WHAT IS REQUIRED:
The lines from the start of the data through the line with "Publikationen" are to be returned verbatim; all later lines are to be omitted.

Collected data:
========================================
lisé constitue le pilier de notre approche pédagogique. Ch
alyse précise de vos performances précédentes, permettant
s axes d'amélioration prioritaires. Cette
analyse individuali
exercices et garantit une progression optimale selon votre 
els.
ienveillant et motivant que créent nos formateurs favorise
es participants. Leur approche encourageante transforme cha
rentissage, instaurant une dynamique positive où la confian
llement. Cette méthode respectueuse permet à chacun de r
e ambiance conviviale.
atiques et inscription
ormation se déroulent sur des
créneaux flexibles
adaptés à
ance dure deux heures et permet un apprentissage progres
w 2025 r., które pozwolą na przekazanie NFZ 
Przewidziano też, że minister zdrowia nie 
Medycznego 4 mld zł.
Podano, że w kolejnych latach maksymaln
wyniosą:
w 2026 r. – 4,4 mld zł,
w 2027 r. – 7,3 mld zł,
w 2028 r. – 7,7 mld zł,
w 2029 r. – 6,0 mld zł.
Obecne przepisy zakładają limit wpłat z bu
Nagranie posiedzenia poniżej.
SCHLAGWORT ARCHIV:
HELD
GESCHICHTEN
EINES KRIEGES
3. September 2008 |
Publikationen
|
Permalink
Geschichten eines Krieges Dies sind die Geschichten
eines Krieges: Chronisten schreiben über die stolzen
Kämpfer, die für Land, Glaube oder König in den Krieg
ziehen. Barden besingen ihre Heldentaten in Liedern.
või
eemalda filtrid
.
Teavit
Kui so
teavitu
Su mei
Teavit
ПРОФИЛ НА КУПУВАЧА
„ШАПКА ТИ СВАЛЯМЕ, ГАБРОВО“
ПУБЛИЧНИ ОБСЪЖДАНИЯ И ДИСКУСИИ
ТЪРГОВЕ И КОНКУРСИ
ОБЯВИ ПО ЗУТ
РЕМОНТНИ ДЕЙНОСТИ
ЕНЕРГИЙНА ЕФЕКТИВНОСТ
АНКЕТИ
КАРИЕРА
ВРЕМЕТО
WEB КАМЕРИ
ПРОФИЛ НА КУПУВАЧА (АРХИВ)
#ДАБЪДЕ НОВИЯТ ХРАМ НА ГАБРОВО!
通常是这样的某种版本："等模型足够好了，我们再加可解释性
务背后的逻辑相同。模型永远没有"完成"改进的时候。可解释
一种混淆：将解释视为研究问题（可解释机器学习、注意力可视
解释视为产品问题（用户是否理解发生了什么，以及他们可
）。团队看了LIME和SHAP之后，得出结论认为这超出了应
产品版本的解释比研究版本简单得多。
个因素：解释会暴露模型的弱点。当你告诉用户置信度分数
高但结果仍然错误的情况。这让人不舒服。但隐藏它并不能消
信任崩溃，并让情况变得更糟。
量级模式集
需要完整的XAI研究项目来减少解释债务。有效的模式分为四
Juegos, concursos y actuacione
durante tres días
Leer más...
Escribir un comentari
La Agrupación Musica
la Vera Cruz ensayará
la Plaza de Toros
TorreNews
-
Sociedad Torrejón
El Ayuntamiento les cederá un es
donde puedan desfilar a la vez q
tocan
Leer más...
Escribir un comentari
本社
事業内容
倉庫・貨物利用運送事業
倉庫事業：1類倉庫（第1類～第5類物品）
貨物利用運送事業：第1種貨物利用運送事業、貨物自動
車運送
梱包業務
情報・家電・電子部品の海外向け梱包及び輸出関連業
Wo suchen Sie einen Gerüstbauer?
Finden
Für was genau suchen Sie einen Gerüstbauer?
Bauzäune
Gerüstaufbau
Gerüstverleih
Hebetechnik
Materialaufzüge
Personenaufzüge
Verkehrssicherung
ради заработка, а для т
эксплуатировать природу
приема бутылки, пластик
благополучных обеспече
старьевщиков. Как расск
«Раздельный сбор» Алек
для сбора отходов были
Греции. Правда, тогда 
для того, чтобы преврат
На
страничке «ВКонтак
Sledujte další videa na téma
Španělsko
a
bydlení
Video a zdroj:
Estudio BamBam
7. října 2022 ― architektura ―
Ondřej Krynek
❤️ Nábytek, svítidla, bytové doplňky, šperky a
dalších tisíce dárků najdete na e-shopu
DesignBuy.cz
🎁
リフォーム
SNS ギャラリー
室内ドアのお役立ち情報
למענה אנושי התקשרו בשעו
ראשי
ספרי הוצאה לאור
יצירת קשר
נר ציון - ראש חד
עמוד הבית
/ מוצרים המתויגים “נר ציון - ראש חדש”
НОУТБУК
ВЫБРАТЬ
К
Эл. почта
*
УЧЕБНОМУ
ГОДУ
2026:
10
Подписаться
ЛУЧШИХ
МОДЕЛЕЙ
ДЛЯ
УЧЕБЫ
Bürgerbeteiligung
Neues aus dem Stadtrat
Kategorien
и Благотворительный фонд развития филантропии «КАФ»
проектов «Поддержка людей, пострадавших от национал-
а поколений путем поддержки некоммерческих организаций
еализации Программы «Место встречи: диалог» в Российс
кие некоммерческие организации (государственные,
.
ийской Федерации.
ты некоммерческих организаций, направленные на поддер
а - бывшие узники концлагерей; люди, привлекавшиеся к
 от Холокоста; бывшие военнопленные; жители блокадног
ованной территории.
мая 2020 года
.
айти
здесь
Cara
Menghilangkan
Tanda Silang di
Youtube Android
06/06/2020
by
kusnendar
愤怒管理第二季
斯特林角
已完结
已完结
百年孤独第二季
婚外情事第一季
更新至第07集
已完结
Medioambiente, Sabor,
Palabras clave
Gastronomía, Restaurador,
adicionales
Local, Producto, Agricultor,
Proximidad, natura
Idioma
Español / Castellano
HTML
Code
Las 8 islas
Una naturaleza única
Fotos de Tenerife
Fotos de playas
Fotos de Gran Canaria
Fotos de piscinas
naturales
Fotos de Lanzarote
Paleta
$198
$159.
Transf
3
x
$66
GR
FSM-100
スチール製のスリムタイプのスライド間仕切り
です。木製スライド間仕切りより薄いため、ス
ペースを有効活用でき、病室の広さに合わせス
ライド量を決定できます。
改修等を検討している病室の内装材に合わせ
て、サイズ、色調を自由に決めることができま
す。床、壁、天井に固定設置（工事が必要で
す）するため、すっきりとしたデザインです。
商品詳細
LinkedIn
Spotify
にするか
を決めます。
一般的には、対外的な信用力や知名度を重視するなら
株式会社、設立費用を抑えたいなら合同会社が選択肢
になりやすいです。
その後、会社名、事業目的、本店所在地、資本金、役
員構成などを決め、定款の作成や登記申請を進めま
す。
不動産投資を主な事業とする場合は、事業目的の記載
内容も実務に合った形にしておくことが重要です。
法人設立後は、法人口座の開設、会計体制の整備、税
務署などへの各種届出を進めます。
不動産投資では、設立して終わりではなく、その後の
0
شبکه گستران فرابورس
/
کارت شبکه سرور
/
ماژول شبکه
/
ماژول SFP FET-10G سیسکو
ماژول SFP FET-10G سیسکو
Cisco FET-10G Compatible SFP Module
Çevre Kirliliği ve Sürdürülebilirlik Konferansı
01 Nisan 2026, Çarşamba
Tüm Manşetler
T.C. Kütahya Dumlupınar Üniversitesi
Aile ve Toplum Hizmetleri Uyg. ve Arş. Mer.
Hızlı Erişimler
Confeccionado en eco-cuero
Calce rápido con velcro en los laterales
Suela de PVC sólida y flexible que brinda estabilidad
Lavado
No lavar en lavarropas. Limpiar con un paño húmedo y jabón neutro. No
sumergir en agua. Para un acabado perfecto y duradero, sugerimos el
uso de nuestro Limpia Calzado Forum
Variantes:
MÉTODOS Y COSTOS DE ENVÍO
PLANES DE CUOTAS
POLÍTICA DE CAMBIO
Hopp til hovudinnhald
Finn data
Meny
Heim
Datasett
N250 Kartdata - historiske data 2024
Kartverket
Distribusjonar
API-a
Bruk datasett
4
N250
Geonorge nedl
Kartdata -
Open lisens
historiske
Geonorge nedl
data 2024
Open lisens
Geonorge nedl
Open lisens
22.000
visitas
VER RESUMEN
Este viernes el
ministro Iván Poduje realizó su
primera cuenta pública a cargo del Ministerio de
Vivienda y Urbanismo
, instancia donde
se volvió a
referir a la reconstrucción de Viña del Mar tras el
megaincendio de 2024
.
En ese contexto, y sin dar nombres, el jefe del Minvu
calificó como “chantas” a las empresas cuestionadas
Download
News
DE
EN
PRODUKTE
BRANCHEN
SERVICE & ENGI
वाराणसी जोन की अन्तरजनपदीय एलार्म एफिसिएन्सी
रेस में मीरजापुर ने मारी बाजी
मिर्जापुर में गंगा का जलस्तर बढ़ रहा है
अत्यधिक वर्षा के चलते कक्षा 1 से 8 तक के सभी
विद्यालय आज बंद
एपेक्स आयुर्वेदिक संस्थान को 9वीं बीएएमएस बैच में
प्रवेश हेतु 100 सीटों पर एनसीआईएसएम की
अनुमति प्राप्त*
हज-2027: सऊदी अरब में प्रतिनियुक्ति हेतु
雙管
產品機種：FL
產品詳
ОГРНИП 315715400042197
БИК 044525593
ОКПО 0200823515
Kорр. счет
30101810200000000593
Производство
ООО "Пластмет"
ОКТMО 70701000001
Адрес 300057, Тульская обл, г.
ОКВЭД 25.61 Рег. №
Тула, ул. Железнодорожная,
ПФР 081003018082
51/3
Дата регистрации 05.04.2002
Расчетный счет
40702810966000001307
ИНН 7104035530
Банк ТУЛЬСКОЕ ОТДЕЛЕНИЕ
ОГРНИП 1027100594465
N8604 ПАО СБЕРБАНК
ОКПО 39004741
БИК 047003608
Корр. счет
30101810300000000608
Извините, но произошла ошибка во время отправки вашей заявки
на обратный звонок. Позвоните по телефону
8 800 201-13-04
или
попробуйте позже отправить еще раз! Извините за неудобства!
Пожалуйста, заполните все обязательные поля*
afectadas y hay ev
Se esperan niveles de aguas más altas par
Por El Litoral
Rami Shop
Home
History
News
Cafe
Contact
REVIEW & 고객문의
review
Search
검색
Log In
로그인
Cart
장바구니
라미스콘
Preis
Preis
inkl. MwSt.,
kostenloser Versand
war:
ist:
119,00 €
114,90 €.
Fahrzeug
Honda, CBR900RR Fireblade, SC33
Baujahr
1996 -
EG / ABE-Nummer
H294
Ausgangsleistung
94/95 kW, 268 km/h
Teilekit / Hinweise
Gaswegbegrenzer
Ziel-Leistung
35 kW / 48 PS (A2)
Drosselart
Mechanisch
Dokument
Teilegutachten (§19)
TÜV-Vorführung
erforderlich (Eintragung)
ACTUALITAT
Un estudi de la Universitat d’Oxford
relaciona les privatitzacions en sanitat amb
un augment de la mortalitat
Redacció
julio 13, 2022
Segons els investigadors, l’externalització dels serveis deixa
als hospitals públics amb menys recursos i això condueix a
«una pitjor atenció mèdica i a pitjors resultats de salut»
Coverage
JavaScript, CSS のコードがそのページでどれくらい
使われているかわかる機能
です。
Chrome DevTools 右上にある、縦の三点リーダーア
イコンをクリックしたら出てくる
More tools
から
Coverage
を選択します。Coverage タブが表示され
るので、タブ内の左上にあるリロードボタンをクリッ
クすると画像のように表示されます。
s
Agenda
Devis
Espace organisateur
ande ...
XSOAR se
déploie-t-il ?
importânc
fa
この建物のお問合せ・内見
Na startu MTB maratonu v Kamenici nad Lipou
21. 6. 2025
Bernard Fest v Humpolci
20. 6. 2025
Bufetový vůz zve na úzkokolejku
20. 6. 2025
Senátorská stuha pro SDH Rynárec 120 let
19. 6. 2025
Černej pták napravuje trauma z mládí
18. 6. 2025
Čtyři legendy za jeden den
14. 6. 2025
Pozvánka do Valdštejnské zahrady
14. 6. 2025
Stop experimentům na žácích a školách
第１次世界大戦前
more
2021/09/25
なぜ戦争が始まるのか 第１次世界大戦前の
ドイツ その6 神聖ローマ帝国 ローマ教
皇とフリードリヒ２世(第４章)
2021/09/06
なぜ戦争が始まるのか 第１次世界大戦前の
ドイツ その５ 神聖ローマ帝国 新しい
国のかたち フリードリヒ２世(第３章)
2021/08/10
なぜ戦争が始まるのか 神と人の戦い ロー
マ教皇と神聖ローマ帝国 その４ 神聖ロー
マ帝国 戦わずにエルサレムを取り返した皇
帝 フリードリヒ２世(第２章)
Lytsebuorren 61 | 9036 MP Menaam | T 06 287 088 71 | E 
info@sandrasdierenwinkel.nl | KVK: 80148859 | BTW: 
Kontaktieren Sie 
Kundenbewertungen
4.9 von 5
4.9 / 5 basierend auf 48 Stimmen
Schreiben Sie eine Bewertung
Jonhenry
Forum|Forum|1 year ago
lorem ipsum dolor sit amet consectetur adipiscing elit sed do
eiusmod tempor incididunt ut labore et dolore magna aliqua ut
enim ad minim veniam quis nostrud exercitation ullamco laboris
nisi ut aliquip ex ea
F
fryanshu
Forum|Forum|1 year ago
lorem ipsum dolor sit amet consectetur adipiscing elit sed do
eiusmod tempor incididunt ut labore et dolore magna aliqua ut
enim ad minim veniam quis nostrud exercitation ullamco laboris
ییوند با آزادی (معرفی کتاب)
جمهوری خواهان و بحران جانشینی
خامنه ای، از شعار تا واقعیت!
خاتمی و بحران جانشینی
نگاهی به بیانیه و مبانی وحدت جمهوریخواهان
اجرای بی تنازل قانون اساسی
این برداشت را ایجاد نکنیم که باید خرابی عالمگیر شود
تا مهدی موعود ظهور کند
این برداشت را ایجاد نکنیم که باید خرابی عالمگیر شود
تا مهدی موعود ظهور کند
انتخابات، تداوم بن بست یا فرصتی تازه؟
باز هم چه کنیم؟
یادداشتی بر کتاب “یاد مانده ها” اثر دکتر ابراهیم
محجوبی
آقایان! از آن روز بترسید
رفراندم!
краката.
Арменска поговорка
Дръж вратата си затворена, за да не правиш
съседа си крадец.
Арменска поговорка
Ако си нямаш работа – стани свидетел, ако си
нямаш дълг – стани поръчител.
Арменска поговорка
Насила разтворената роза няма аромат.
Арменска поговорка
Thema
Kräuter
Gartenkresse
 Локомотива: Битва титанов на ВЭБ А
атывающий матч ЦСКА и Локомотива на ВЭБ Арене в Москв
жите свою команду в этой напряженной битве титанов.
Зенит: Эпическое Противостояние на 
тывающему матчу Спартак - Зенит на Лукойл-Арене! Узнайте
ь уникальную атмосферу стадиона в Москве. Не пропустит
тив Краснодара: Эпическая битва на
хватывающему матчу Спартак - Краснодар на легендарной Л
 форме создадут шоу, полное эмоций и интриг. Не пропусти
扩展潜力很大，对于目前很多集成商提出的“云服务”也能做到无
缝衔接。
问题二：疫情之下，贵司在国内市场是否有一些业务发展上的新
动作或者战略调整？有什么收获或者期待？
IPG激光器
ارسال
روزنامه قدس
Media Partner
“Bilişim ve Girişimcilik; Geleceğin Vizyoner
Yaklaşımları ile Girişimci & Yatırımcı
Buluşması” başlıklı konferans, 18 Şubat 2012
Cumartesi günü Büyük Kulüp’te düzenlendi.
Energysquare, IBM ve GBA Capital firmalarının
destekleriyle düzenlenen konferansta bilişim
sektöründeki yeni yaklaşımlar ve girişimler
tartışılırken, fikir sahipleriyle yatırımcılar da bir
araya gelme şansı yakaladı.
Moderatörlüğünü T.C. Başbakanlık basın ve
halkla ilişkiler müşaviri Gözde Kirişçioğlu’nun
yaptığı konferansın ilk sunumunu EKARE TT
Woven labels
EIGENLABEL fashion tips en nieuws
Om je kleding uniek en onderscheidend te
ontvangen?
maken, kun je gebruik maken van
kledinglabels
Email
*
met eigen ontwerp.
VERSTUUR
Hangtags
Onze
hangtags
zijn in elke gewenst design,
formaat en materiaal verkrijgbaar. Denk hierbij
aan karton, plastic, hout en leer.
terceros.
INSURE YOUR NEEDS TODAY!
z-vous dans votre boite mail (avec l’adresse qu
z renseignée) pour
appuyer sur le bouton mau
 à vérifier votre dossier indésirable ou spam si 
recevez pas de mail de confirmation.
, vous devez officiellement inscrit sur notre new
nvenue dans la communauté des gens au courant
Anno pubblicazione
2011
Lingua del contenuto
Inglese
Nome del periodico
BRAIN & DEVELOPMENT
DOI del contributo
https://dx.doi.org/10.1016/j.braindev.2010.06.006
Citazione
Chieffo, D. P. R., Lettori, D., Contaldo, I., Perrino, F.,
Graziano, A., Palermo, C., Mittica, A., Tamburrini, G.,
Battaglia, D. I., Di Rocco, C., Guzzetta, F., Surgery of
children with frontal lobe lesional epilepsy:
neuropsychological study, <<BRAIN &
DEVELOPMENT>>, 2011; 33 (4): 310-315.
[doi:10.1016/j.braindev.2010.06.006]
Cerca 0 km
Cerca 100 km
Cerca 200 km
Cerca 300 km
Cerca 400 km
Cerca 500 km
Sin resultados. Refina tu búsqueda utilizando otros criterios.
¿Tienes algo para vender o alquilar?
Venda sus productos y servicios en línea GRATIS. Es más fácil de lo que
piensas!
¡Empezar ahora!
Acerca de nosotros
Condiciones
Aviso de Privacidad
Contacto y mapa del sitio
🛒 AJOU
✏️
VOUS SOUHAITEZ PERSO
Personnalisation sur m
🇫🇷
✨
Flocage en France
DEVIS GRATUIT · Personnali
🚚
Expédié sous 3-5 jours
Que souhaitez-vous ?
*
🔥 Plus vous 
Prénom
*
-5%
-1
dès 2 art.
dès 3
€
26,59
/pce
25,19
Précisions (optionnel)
========================================
TASK ANSWER:
lisé constitue le pilier de notre approche pédagogique. Ch
alyse précise de vos performances précédentes, permettant
s axes d'amélioration prioritaires. Cette
analyse individuali
exercices et garantit une progression optimale selon votre 
els.
ienveillant et motivant que créent nos formateurs favorise
es participants. Leur approche encourageante transforme cha
rentissage, instaurant une dynamique positive où la confian
llement. Cette méthode respectueuse permet à chacun de r
e ambiance conviviale.
atiques et inscription
ormation se déroulent sur des
créneaux flexibles
adaptés à
ance dure deux heures et permet un apprentissage progres
w 2025 r., które pozwolą na przekazanie NFZ 
Przewidziano też, że minister zdrowia nie 
Medycznego 4 mld zł.
Podano, że w kolejnych latach maksymaln
wyniosą:
w 2026 r. – 4,4 mld zł,
w 2027 r. – 7,3 mld zł,
w 2028 r. – 7,7 mld zł,
w 2029 r. – 6,0 mld zł.
Obecne przepisy zakładają limit wpłat z bu
Nagranie posiedzenia poniżej.
SCHLAGWORT ARCHIV:
HELD
GESCHICHTEN
EINES KRIEGES
3. September 2008 |
Publikationen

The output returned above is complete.